FULL-LENGTH ORIGINAL RESEARCH
Focal administration of neuropeptide Y into the S2 somatosensory cortex maximally suppresses absence seizures in a genetic rat model
Article first published online: 5 JAN 2012
Wiley Periodicals, Inc. © 2012 International League Against Epilepsy
Volume 53, Issue 3, pages 477–484, March 2012
How to Cite
van Raay, L., Jovanovska, V., Morris, M. J. and O’Brien, T. J. (2012), Focal administration of neuropeptide Y into the S2 somatosensory cortex maximally suppresses absence seizures in a genetic rat model. Epilepsia, 53: 477–484. doi: 10.1111/j.1528-1167.2011.03370.x
- Issue published online: 28 FEB 2012
- Article first published online: 5 JAN 2012
- Accepted November 15, 2011; Early View publication January 5, 2012.
- Generalized epilepsy;
- Genetic absence epilepsy rats from Strasbourg;
- Somatosensory cortex;
- Thalamocortical circuit
Purpose: Neuropeptide Y (NPY) is an inhibitory neurotransmitter that suppresses focal and generalized seizures in animal models. In this study, we investigated the sites within the thalamocortical circuit that NPY acts to suppress seizures in genetic absence epilepsy rats from Strasbourg (GAERS).
Methods: In conscious freely moving GAERS, NPY was administered via intracerebral microcannulae implanted bilaterally into one of the following regions: primary somatosensory cortex (S1), secondary somatosensory cortex (S2), the primary motor cortex (M1), caudal nucleus reticular thalamus (nRT), or ventrobasal thalamus (VB). Animals received vehicle and up to three doses of NPY, in a randomized order. Electroencephalography (EEG) recordings were carried out for 30 min prior to injection and 90 min after the injection of NPY or vehicle.

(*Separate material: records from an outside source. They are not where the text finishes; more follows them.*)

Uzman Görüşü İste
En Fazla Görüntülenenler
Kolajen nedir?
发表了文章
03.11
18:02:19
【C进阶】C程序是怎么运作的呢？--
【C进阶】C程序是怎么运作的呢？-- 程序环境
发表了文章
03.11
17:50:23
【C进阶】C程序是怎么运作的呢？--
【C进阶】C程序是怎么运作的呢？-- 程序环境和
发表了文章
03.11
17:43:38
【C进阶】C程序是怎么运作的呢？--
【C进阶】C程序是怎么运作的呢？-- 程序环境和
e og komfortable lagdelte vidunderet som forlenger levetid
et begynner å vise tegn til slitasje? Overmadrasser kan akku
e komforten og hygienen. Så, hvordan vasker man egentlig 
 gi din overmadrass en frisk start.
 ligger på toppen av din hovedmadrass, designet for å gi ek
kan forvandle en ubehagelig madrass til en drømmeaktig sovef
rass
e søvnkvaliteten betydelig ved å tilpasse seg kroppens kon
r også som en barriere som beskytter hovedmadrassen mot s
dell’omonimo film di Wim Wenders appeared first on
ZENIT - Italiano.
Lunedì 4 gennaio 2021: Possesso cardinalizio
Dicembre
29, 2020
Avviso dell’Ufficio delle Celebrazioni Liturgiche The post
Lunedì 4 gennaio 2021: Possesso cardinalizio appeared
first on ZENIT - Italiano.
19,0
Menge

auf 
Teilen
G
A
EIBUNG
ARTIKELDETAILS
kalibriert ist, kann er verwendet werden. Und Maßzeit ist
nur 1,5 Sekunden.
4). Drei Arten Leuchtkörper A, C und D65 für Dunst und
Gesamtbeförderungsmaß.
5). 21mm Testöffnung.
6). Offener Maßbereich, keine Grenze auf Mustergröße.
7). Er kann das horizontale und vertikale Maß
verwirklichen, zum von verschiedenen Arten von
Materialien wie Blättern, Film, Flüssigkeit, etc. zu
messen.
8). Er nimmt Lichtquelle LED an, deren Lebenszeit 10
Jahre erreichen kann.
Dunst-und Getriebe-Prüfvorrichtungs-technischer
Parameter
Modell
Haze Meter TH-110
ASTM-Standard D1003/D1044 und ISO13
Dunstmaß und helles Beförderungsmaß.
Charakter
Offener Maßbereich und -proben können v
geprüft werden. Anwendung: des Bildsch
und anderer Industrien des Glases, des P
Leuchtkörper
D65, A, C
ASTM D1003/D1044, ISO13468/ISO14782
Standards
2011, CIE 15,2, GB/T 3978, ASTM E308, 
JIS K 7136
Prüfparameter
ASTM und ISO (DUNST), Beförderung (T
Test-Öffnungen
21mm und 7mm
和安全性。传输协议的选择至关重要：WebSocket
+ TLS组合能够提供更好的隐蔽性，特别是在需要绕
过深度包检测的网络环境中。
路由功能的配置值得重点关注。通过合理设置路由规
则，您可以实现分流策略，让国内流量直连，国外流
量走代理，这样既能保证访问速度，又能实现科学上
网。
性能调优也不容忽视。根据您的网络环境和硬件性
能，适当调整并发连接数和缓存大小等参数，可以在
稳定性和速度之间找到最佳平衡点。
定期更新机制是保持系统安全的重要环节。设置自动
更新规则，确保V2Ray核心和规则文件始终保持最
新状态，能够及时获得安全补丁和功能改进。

Key Findings: Focal microinjections of NPY into the S2 cortex suppressed seizures in a dose-dependent manner, with the response being significantly different at the highest dose (1.5 mm) compared to vehicle for total time in seizures postinjection (7.2 ± 3.0% of saline, p < 0.01) and average number of seizures (9.4 ± 4.9% of saline, p < 0.05). In contrast NPY microinjections into the VB resulted in an aggravation of seizures.
Significance: NPY produces contrasting effects on absence-like seizures in GAERS depending on the site of injection within the thalamocortical circuit. The S2 is the site at which NPY most potently acts to suppress absence-like seizures in GAERS, whereas seizure-aggravating effects are seen in the VB. These results provide further evidence to support the proposition that these electroclinically “generalized” seizures are being driven by a topographically restricted region within the somatosensory cortex.